India’s digital rupee may not necessarily be on the blockchain, according to the country’s central bank
  • India’s upcoming digital rupee may not necessarily use blockchain technology for RBI’s central bank digital currency (CBDC).
  • “The technology choices are open,” said RBI executive director T Rabi Shankar during Thursday’s press conference.
  • The RBI treading is ‘carefully’ on its CBDC experiment and no external agencies are involved thus far in its development.
India’s Finance Minister Nirmala Sitharaman announced that the central bank will be ready to launch its blockchain-based central bank digital currency (CBDC), $4, before March 2023. However, the Reserve Bank of India’s (RBI) Executive Director, T Rabi Sankar, clarified on Thursday that the central bank is also open to other technologies.

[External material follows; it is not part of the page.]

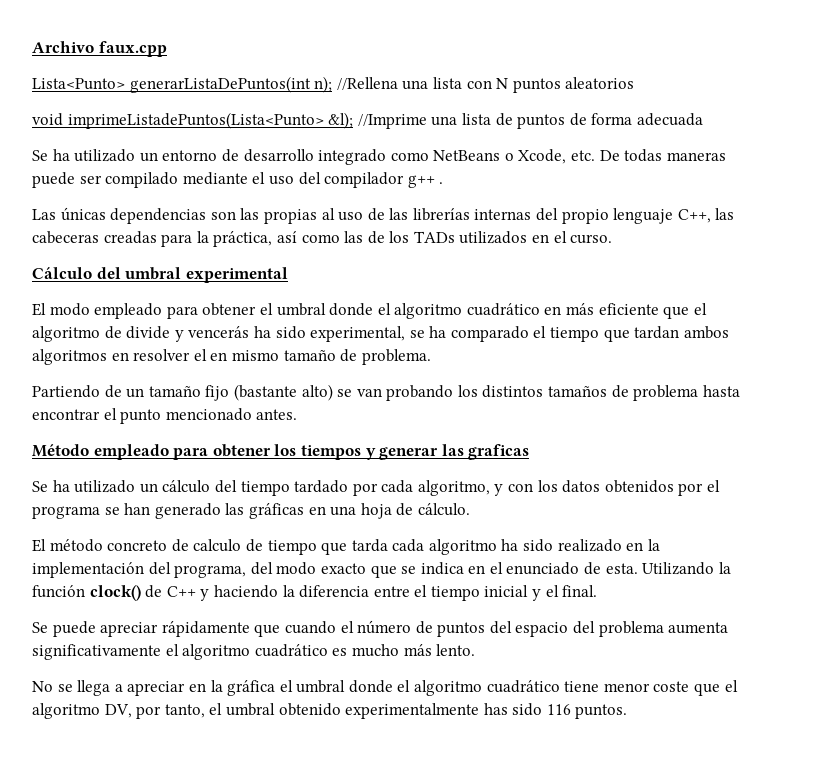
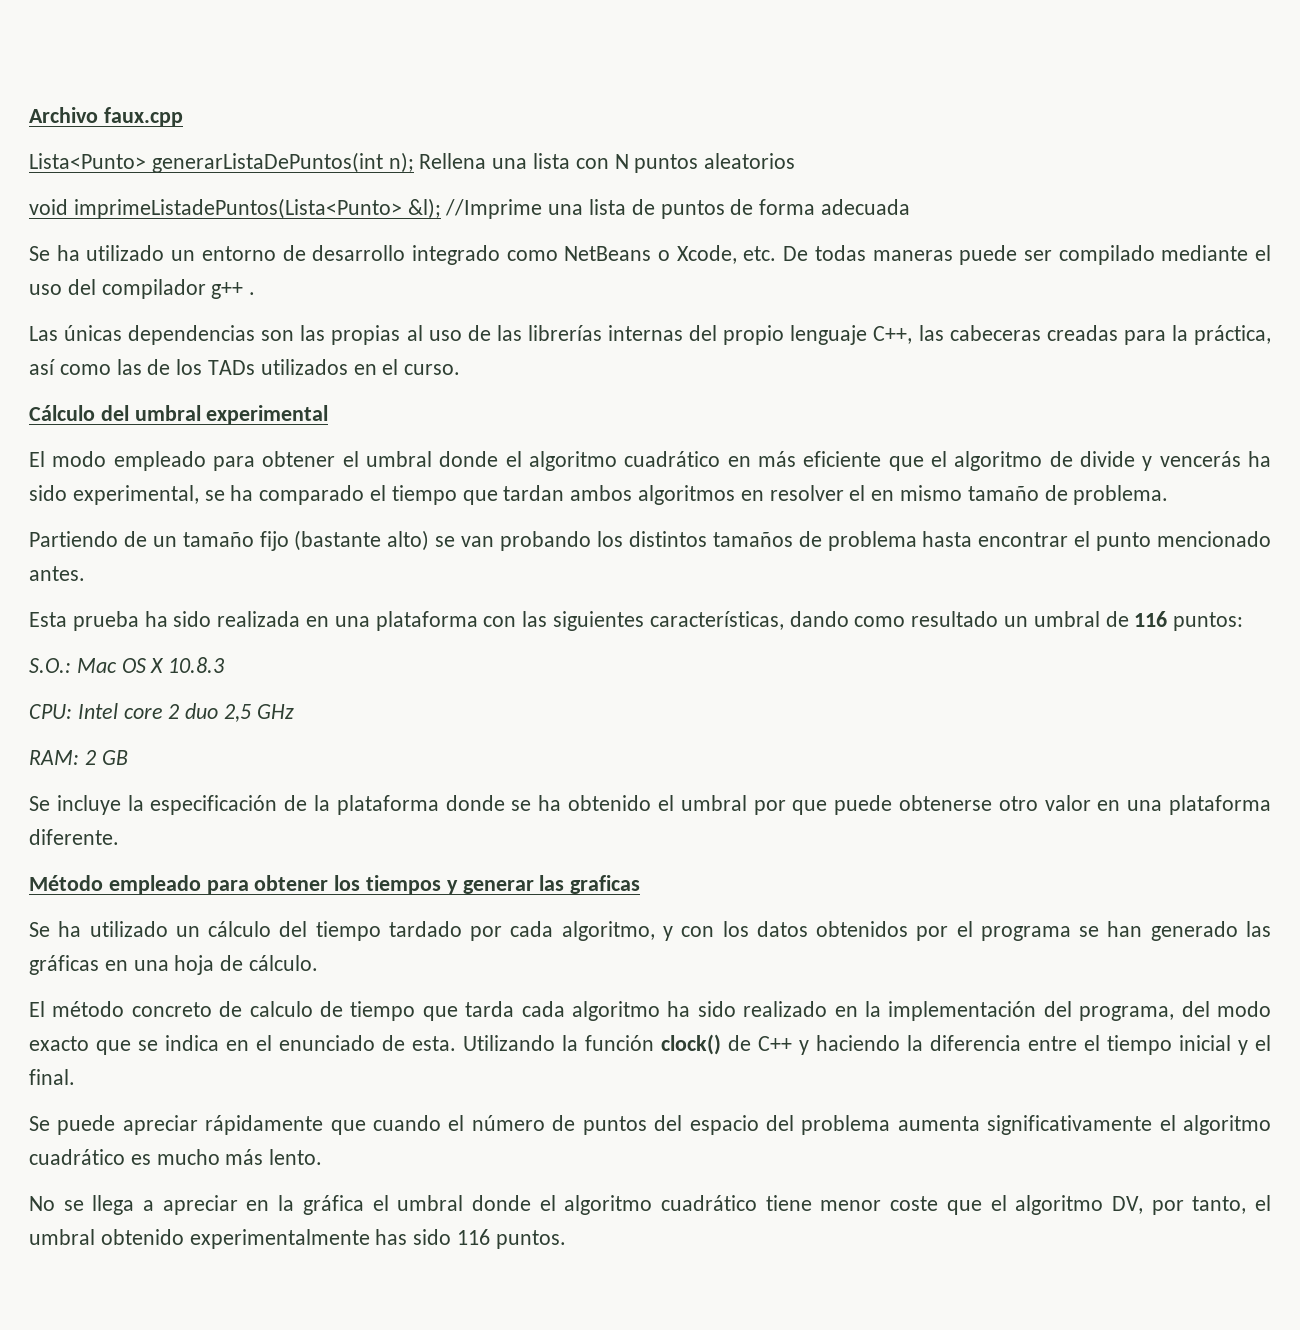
[336,77,398,90] //Rellena -> [419,153,487,169] Rellena
(298, 414) none -> [29,611,1244,631] [29,657,225,673] [29,703,294,722] [29,750,128,765] [29,795,1272,815] [29,829,119,845] // Esta prueba ha sido realizada en una plataforma con las siguientes características, dando como resultado un umbral de 116 puntos: // S.O.: Mac OS X 10.8.3 // CPU: Intel core 2 duo 2,5 GHz // RAM: 2 GB // Se incluye la especificación de la plataforma donde se ha obtenido el umbral por que puede obtenerse otro valor en una plataforma diferente.

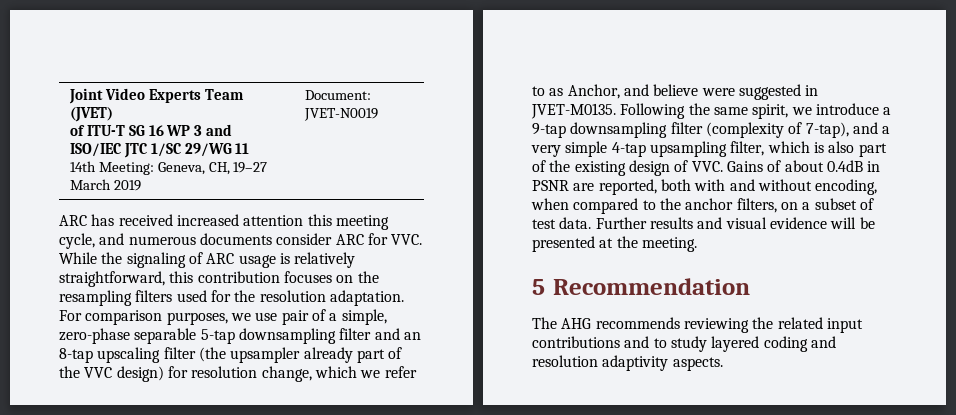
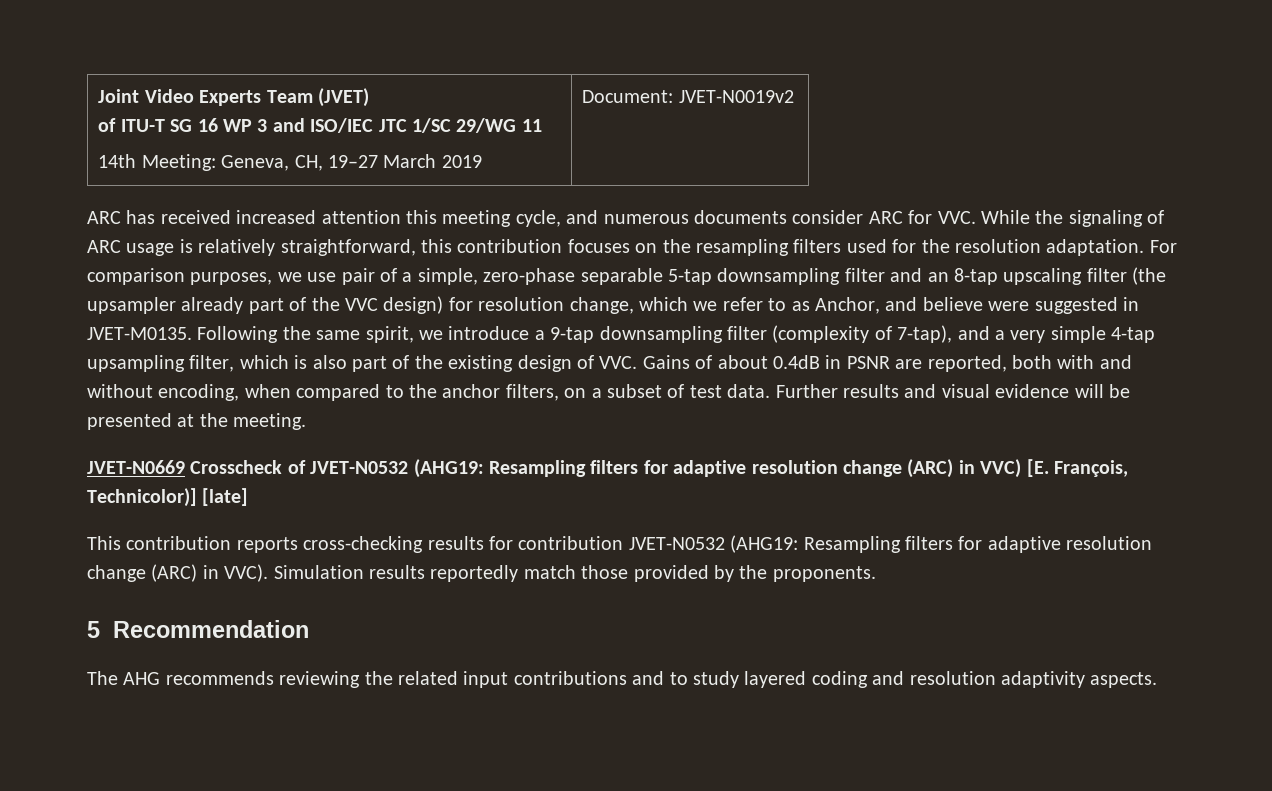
[303,108,378,121] JVET-N0019 -> [678,90,794,103] JVET-N0019v2
(697, 244) none -> [87,459,1128,478] [87,488,249,507] [87,535,1153,553] [87,564,876,582] // JVET-N0669 Crosscheck of JVET-N0532 (AHG19: Resampling filters for adaptive resolution change (ARC) in VVC) [E. François, Technicolor)] [late] // This contribution reports cross-checking results for contribution JVET-N0532 (AHG19: Resampling filters for adaptive resolution change (ARC) in VVC). Simulation results reportedly match those provided by the proponents.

India’s central bank is in no rush to launch its digital rupee. RBI Governor, Shaktikanta Das, shared that the institution’s cautious approach stems from the new-ness of the concept. “There are many risks,” he said, highlighting that cybersecurity and the possibility of counterfeiting are the biggest issues to address prior to launch.

The RBI did not reveal an exact timeline for the roll out but accepted that it will be in line with the March 2023 deadline shared with Sitharaman.
What are the alternatives to blockchain?
Blockchains are only one type of distributed ledger technology (DLT). In most cases, it is considered to be a permissionless platform. But for the central bank to remain in control of the digital rupee — and the notion that most banks would like to prevent their competitors from peeking at their liquidity strategies — it would need a permissioned system for its upcoming CBDC.

In Italy, for instance, the tech enterprise company R3 is running a pilot for interbank settlement on its Corda platform. Instead of having multiple nodes which validate a transaction, only the central bank has this power. However, unlike Italy, the RBI is currently only working with agencies within the ecosystem. “External agencies are not involved thus far. Depending on the requirements going forward, the projects and developments will be assessed accordingly,” said Shankar.

This may work for a wholesale digital rupee where the number of transactions are likely to be limited. However, for a retail digital rupee, which has to serve the needs of nearly 1.4 billion Indians, a single node to validate transactions would create a bottleneck and clog up the system.

Instead, it is possible that the RBI will choose a host of ‘trusted’ parties, who can act as validators for transactions — most likely banks. But, even then, technological improvements would be required to address the problem of scale.

Whatever the case may be, the digital rupee is expected to function exactly like paper money. The only difference between the two will be that while paper money is sorted in physical wallets, the digital rupee can be stored on a cell phone. Unlike cryptocurrencies, the digital rupee will come under the purview of the central bank.